Exercise instructions =
Whenever a line of the material contains the string "pixels", it should be copied.

Entries supplied =

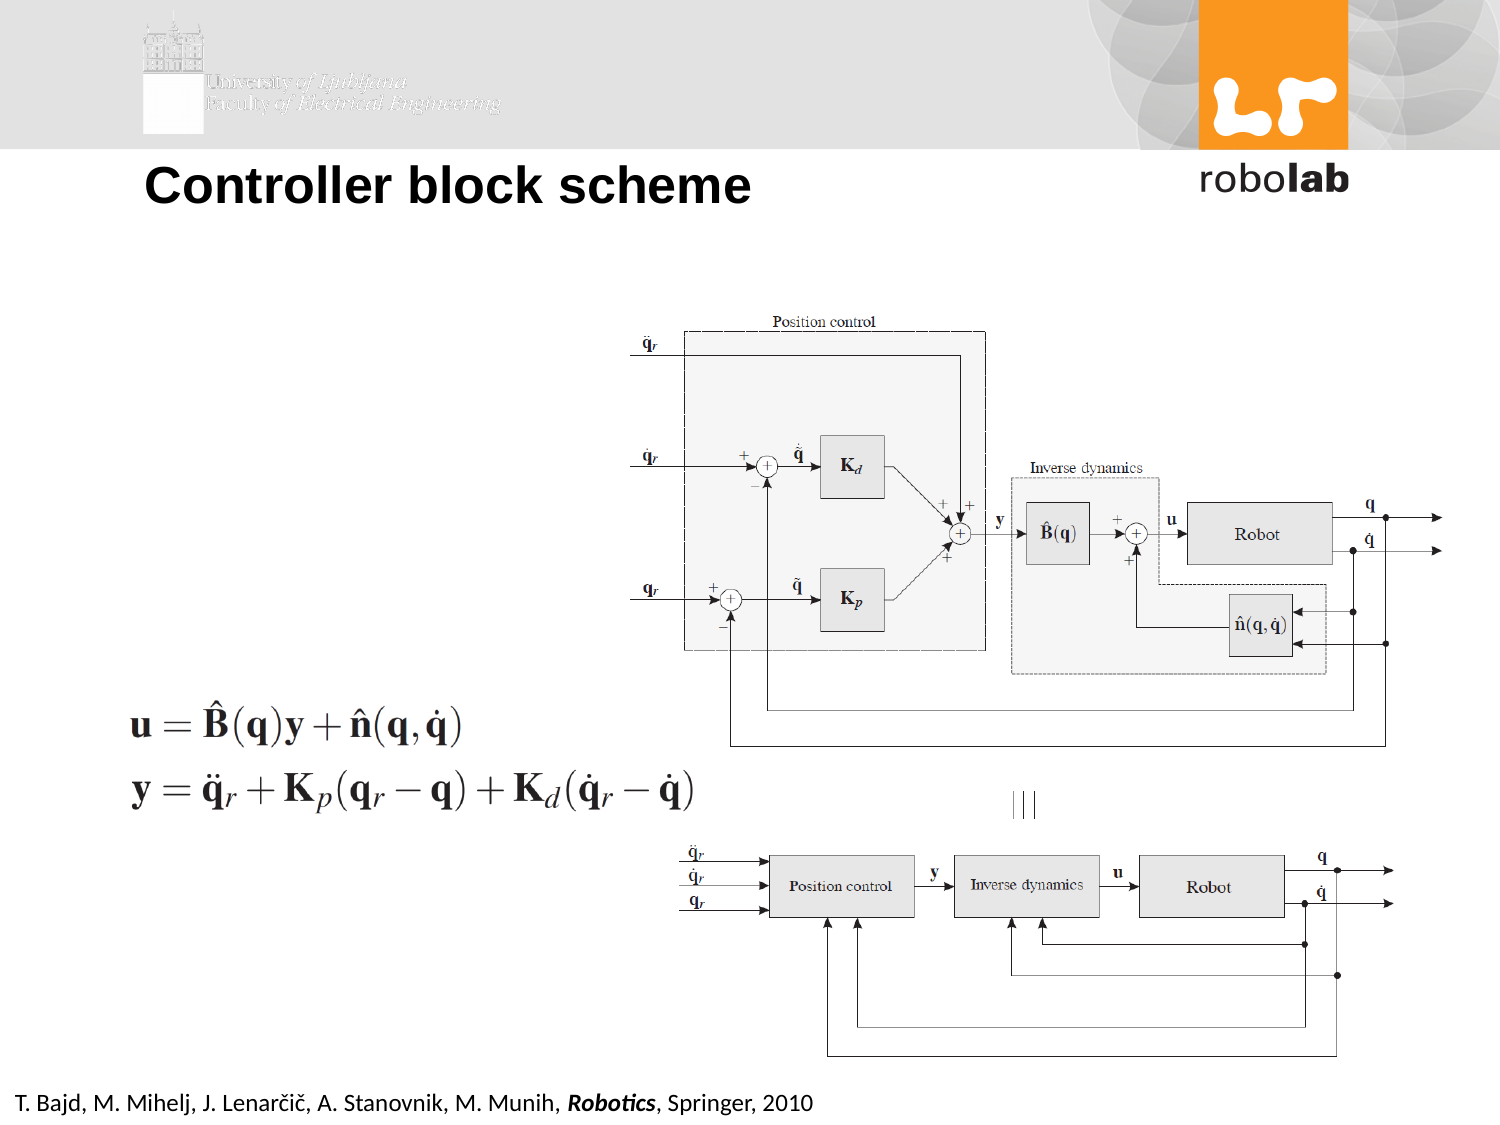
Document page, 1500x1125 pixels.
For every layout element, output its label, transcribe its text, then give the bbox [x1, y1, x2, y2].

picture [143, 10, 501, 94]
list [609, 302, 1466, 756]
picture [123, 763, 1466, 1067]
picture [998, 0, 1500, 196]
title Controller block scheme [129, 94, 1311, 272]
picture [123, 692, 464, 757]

--

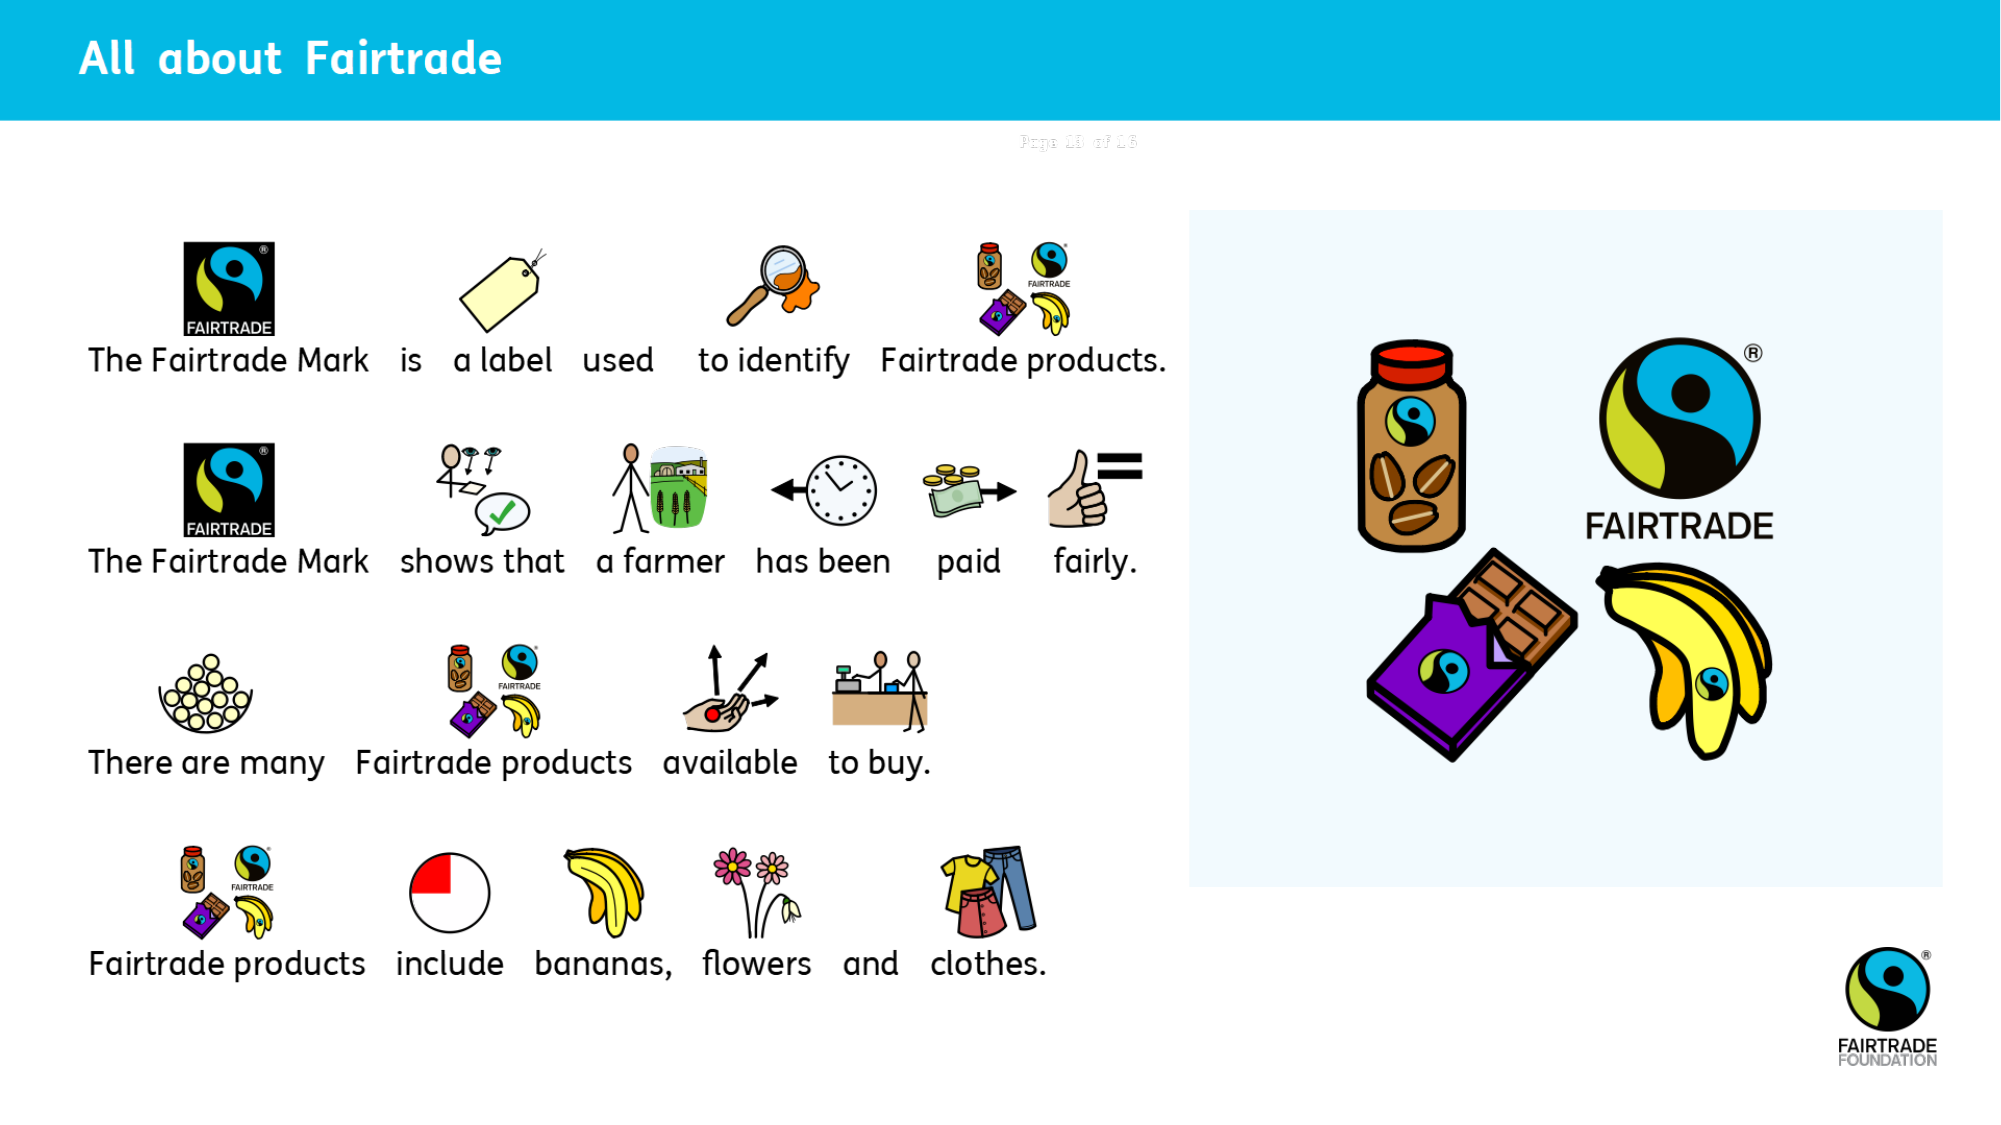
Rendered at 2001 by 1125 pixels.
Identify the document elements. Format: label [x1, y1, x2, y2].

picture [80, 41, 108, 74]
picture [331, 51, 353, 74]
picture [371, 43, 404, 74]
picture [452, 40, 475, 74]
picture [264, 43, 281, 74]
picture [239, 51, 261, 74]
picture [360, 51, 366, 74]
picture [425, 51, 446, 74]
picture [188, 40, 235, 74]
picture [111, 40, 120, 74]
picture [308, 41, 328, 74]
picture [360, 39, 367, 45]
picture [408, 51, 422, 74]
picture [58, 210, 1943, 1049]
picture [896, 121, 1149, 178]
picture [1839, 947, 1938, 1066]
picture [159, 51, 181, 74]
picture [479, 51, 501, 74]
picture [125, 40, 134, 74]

==

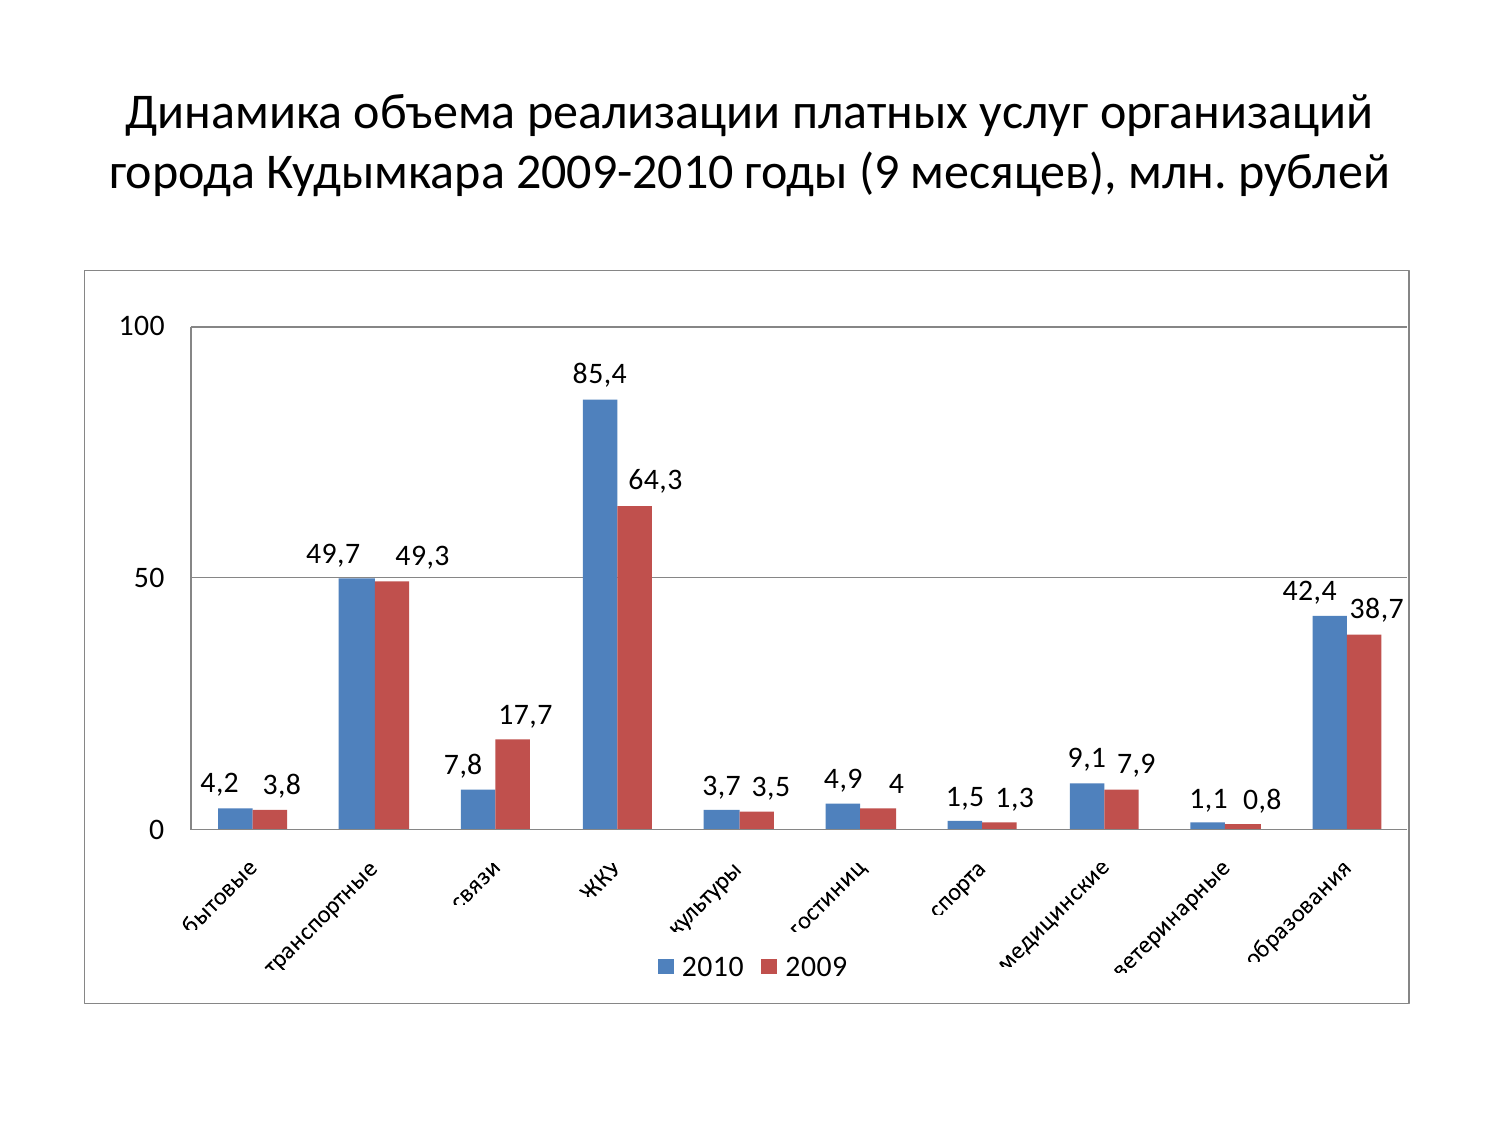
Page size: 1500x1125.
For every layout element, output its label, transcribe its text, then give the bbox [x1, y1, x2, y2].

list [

Written response =
Document page, 1500x1125 pixels.
Rendered at 2001 by 1125 pixels.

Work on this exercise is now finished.